В пылу боя я почувствовал, что что-то ожгло мое лицо, глаза мои узрели стрелу, впившуюся в мое лицо. Как я упоминал, стрела из самострела была не длиннее указательного пальца, чтобы выдернуть ее, я взял под левую подмышку саблю, выдернул из раны и отбросил в сторону ту стрелу. В тот же миг что-то ожгло правую голень, я понял, что меня ранили в то место, я поднял на дыбы коня. Выдернув из подмышки саблю, я отрубил ею конец угрожавшего мне копья. Бросив коня вперед и оставив слева от себя вражеского копьеносца, я разрубил его плечо своей секирой, он громко вскрикнул и повалился наземь. Поскольку в том месте не виднелось других вражеских копьеносцев, я понял, что это он нанес мне рану в голень.
Не было времени перевязывать лицо и голень, я продолжал биться. Внезапно обе задние ноги моего коня подогнулись, я обернулся, чтобы посмотреть, в чем дело. В этот момент, когда обернувшись назад, я находился ближе к земле, вдруг на мою голову обрушился мощный удар булавой, в глазах потемнело и я потерял сознание. Придя в себя, я обнаружил что нахожусь в собственном шатре, на мне не было ни шлема, ни кольчуги, их сняли после того, как меня, бесчувственного, вынесли из поля боя.
Прежде, чем спросить о собственном состоянии, я спросил об обстановке на поле битвы.
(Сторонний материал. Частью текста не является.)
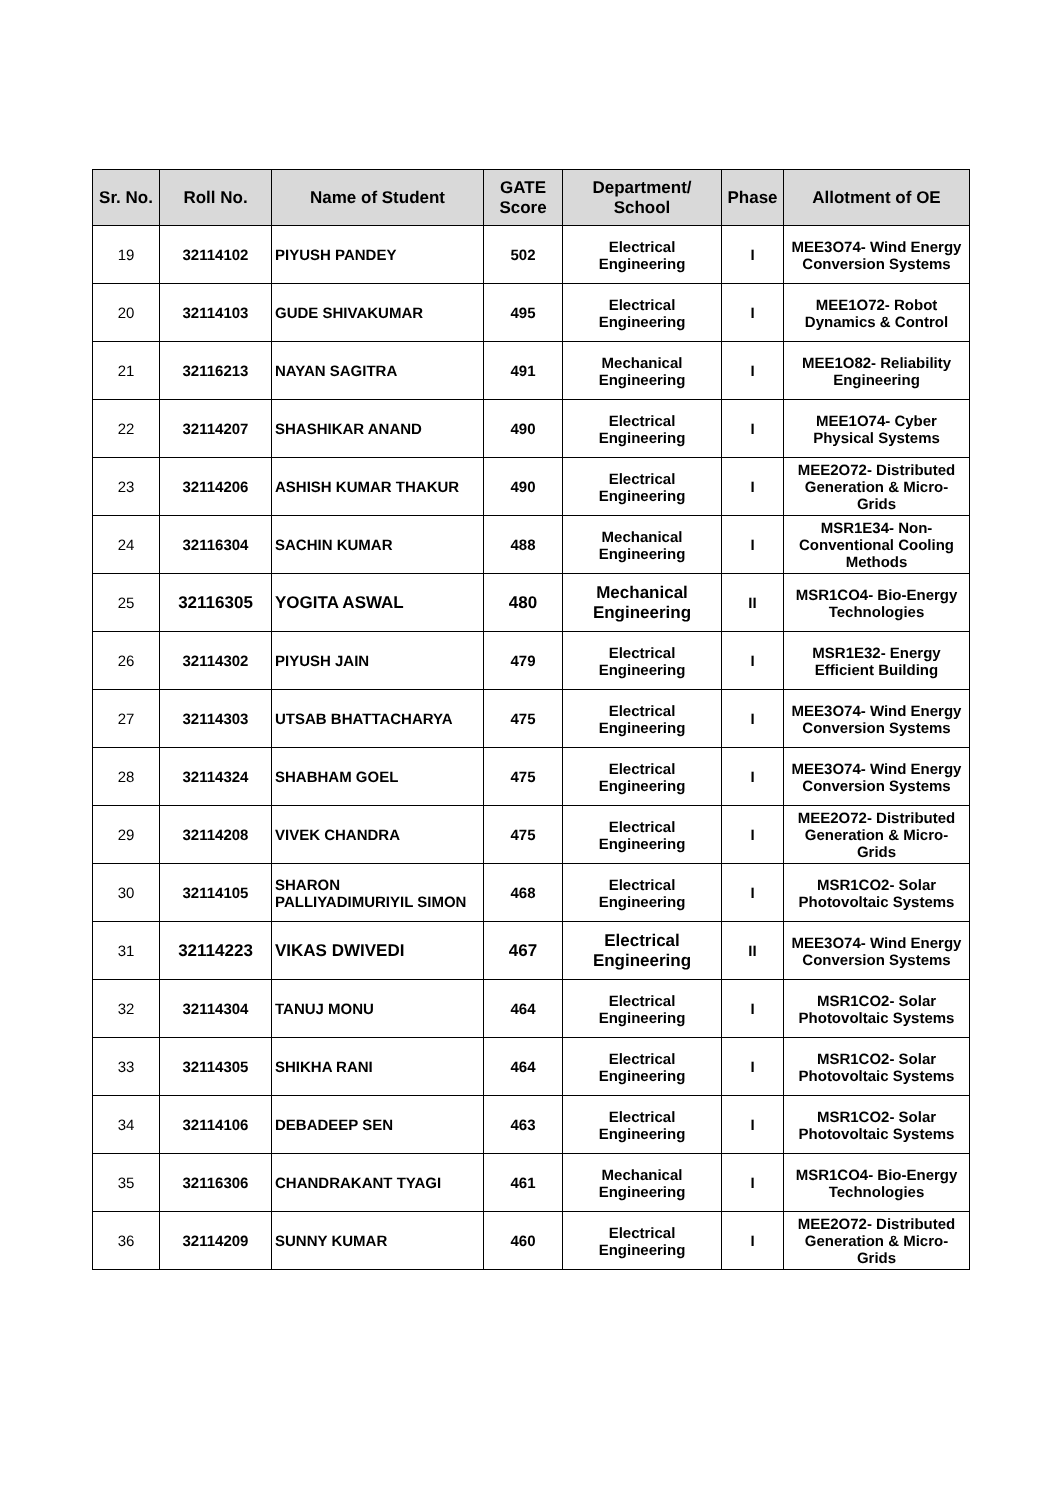| Sr. No. | Roll No. | Name of Student | GATE Score | Department/ School | Phase | Allotment of OE |
| --- | --- | --- | --- | --- | --- | --- |
| 19 | 32114102 | PIYUSH PANDEY | 502 | Electrical Engineering | I | MEE3O74- Wind Energy Conversion Systems |
| 20 | 32114103 | GUDE SHIVAKUMAR | 495 | Electrical Engineering | I | MEE1O72- Robot Dynamics & Control |
| 21 | 32116213 | NAYAN SAGITRA | 491 | Mechanical Engineering | I | MEE1O82- Reliability Engineering |
| 22 | 32114207 | SHASHIKAR ANAND | 490 | Electrical Engineering | I | MEE1O74- Cyber Physical Systems |
| 23 | 32114206 | ASHISH KUMAR THAKUR | 490 | Electrical Engineering | I | MEE2O72- Distributed Generation & Micro-Grids |
| 24 | 32116304 | SACHIN KUMAR | 488 | Mechanical Engineering | I | MSR1E34- Non-Conventional Cooling Methods |
| 25 | 32116305 | YOGITA ASWAL | 480 | Mechanical Engineering | II | MSR1CO4- Bio-Energy Technologies |
| 26 | 32114302 | PIYUSH JAIN | 479 | Electrical Engineering | I | MSR1E32- Energy Efficient Building |
| 27 | 32114303 | UTSAB BHATTACHARYA | 475 | Electrical Engineering | I | MEE3O74- Wind Energy Conversion Systems |
| 28 | 32114324 | SHABHAM GOEL | 475 | Electrical Engineering | I | MEE3O74- Wind Energy Conversion Systems |
| 29 | 32114208 | VIVEK CHANDRA | 475 | Electrical Engineering | I | MEE2O72- Distributed Generation & Micro-Grids |
| 30 | 32114105 | SHARON PALLIYADIMURIYIL SIMON | 468 | Electrical Engineering | I | MSR1CO2- Solar Photovoltaic Systems |
| 31 | 32114223 | VIKAS DWIVEDI | 467 | Electrical Engineering | II | MEE3O74- Wind Energy Conversion Systems |
| 32 | 32114304 | TANUJ MONU | 464 | Electrical Engineering | I | MSR1CO2- Solar Photovoltaic Systems |
| 33 | 32114305 | SHIKHA RANI | 464 | Electrical Engineering | I | MSR1CO2- Solar Photovoltaic Systems |
| 34 | 32114106 | DEBADEEP SEN | 463 | Electrical Engineering | I | MSR1CO2- Solar Photovoltaic Systems |
| 35 | 32116306 | CHANDRAKANT TYAGI | 461 | Mechanical Engineering | I | MSR1CO4- Bio-Energy Technologies |
| 36 | 32114209 | SUNNY KUMAR | 460 | Electrical Engineering | I | MEE2O72- Distributed Generation & Micro-Grids |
Мне доложили, что вражеские колесницы выведены из строя, вражеская пехота смята, большая часть ее уничтожена, сам же Йилдирим Баязид бежал.
Раны мои не имели значения, значение имело то, что правителю Рума было нанесено поражение, его войско было уничтожено, и дорога на Византию была свободна. Я еще испытывал головокружение после того удара булавой по темени, но лекарь заверил, что оно пройдет при условии, что я буду отдыхать.
Почувствовав облегчение от вестей об обстановке, я захотел узнать, каким образом меня вынесли из поля боя. Выяснилось, что это сделал Токат, если бы он не подоспел и не вынес меня быстро, меня бы затоптали копыта вражеских коней и сапоги вражеских солдат. Токат, с помощью своих воинов спас меня от верной смерти.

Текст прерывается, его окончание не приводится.